Marinete cuida de tudo sozinha, já que seu companheiro trabalha fora da cidade e só retorna para casa a cada três meses. Além disso, ela é mãe de Felipe Costa, uma criança com Transtorno do Espectro Autista (TEA) de 10 anos que, de acordo com ela, fazia com que, muitas vezes, fosse difícil participar dos encontros.

A presença das monitoras no projeto permitiu a Marinete participar das atividades sem preocupações. Enquanto ela aprendia sobre agroecologia e gestão dos quintais produtivos, Felipe recebia cuidados especializados e trouxe uma surpresa, até mesmo para sua mãe, quando, no fim das atividades, escreveu seu nome pela primeira vez. 

Foi durante um desses encontros que eu descobri que meu filho já sabia escrever o nome. A cuidadora me contou, e eu fiquei surpresa e muito emocionada, porque eu não sabia que ele estava evoluindo tanto na escola. Foi uma alegria imensa para mim”, conta Marinete.

 

       Felipe Costa participando da oficina - Acervo Marinete

 

A participação de Marinete foi além de aprender técnicas agrícolas. Ela também se tornou uma multiplicadora de saberes recebendo em sua casa 15 mulheres da comunidade para compartilhar o que havia aprendido. 
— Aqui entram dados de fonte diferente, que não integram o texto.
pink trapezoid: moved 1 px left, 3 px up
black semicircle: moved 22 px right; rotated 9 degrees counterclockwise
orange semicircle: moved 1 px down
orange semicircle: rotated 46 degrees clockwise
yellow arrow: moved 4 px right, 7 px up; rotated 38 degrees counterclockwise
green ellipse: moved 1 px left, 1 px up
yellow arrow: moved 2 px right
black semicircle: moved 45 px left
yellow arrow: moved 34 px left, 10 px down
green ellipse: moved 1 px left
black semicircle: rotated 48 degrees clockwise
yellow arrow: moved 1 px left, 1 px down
"Durante o evento, a gente desenhou o mapa da minha casa, mostrando como estou organizando meu quintal produtivo. Foi uma troca de conhecimentos muito rica, porque além de aprender, a gente repassa para outras mulheres. Esse apoio da AS-PTA está sendo fundamental para nós”, explica. 

 

                Mapa da residência de Marinete - Acervo Marinete

 

Os Quintais Produtivos como política pública para o Semiárido

O projeto Quintais Produtivos das Mulheres Rurais, desenvolvido pelo Ministério do Desenvolvimento Agrário e Agricultura Familiar (MDA) , faz parte de um grande movimento de retomada das políticas públicas para o campo. Com um investimento inicial de R$20 milhões em 2023-2024, o programa prevê a implantação de 90 mil quintais produtivos até 2026, fortalecendo a agricultura familiar e a autonomia econômica das mulheres rurais. 
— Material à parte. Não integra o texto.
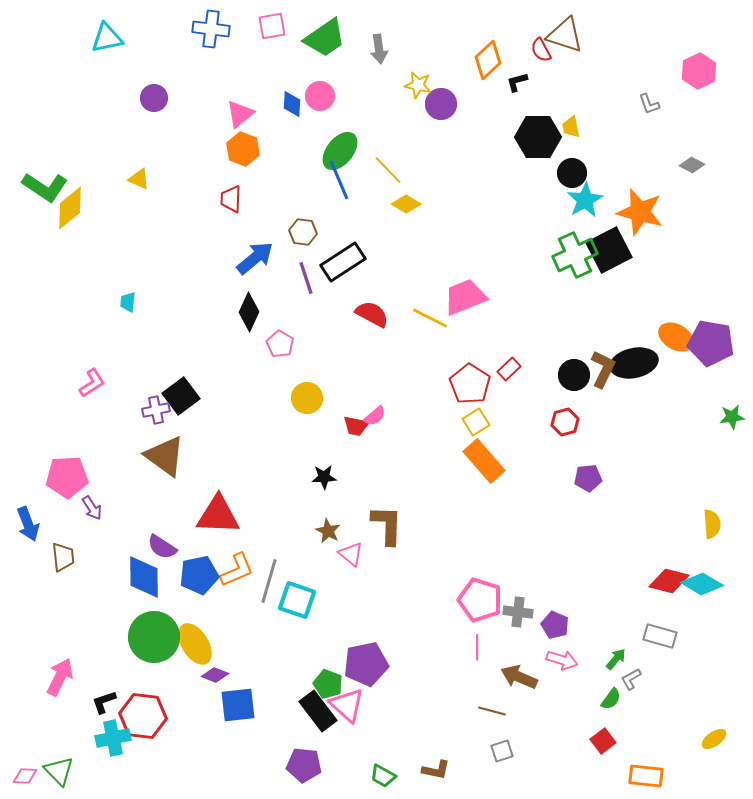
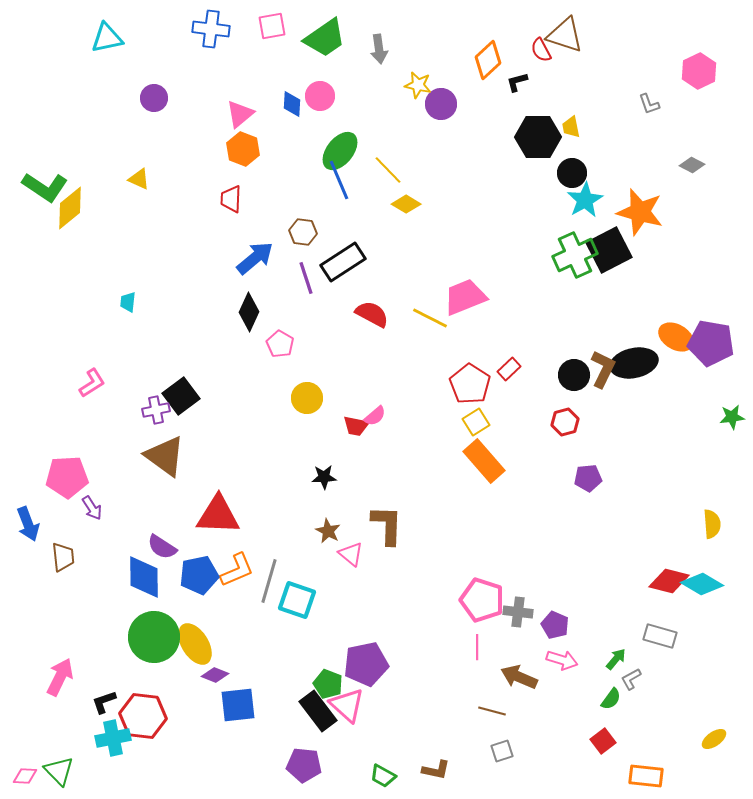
pink pentagon at (480, 600): moved 2 px right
Essa ação é um desdobramento das reivindicações da Marcha das Margaridas , que exige maior democratização do acesso à terra e aos direitos territoriais para as mulheres do campo. O projeto impulsiona a produção agroecológica e contribui diretamente para o enfrentamento da violência do gênero, ao criar espaços seguros onde as mulheres possam se organizar e fortalecer sua independência. 

Ao todo, 2 mil quintais produtivos serão implementados pelo MDA até 2025. Desse total, 1120 serão feitos no Nordeste através da ASA envolvendo 14 organizações.

Com essa iniciativa, o MDA fortalece a agricultura familiar e contribui para a conservação da biodiversidade e promoção de práticas agroecológicas na região.